Another point worth bearing in mind, and something that should be done before embarking on a business venture is to check the legality of the band or even site name. You can’t copyright a band name but what’s known as the "service mark" can affect the territories you trade in.

Terms Of Service

One further point for low budget operations, especially where free web hosts are concerned, is to be clear about who owns the published copyright. Some of the more contentious hosts may be trying to claim too much. See the Terms Of Service or get advice if you’re confused. See the links below.


Of course there are many accomplished and cool Flash based sites that are perfectly functional to use and also deliver an enjoyable user experience. Many recommended music sites can be found in the comments on both links. It’s just useful to know what turns people on or off and use that knowledge to make improvements. That’s what’s so good about these kinds of debates.
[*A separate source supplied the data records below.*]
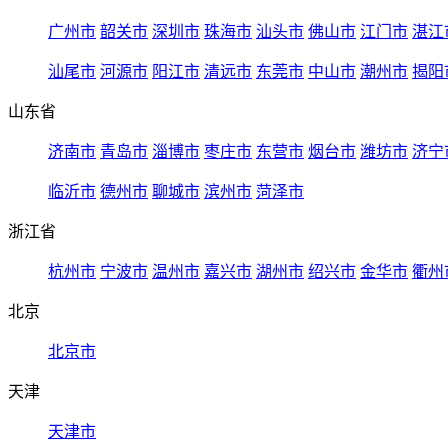
广州市
韶关市
深圳市
珠海市
汕头市
佛山市
江门市
湛江
汕尾市
河源市
阳江市
清远市
东莞市
中山市
潮州市
揭阳
山东省
济南市
青岛市
淄博市
枣庄市
东营市
烟台市
潍坊市
济宁
临沂市
德州市
聊城市
滨州市
菏泽市
浙江省
杭州市
宁波市
温州市
嘉兴市
湖州市
绍兴市
金华市
衢州
北京
北京市
天津
天津市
Web Design and Usability Resources

A List Apart Explores the design, development, and meaning of web content, with a special focus on techniques and benefits of designing with web standards.

Flazoom.com Developing User-Friendly Flash Content.

Usable Web 970 links about web usability.

Web Style Guide A map to good design principles.

xBlog: The visual thinking weblog Design articles in a huge categorized archive.

Legal Resources

Electronic Frontier Foundation EFF is a nonprofit group of passionate people — lawyers, technologists, volunteers, and visionaries — working to protect your digital rights.

How To Trademark Your Band Name Some answers to people’s questions.

Music Law Offices Information on all the main legal areas affecting bands including Protecting The Name Of Your Band.

The Band Register Find out if your band name is in use, and if not, register it to help protect from other bands using it.


2 responses to “Web Design Tips For Music Sites Revisited

  1. dude, could u pass over my 2nd has at a local band’s website, i’m 15 so expect it to be crap. http://www.hypomusic.com. Um more or less all by me (including the photos (but they are a bit artistic)). Um its still kind of in developement and so on. Lack of content from the band ain’t helping tho. anyway pleace give me some advice (only if u have time)

  2. Hello sunset-is-coming, well done your site’s looking good. Thanks for dropping by, I’m glad you’re finding the site useful. I’ve sent you an email with some advice, hope this helps. Good luck with the site.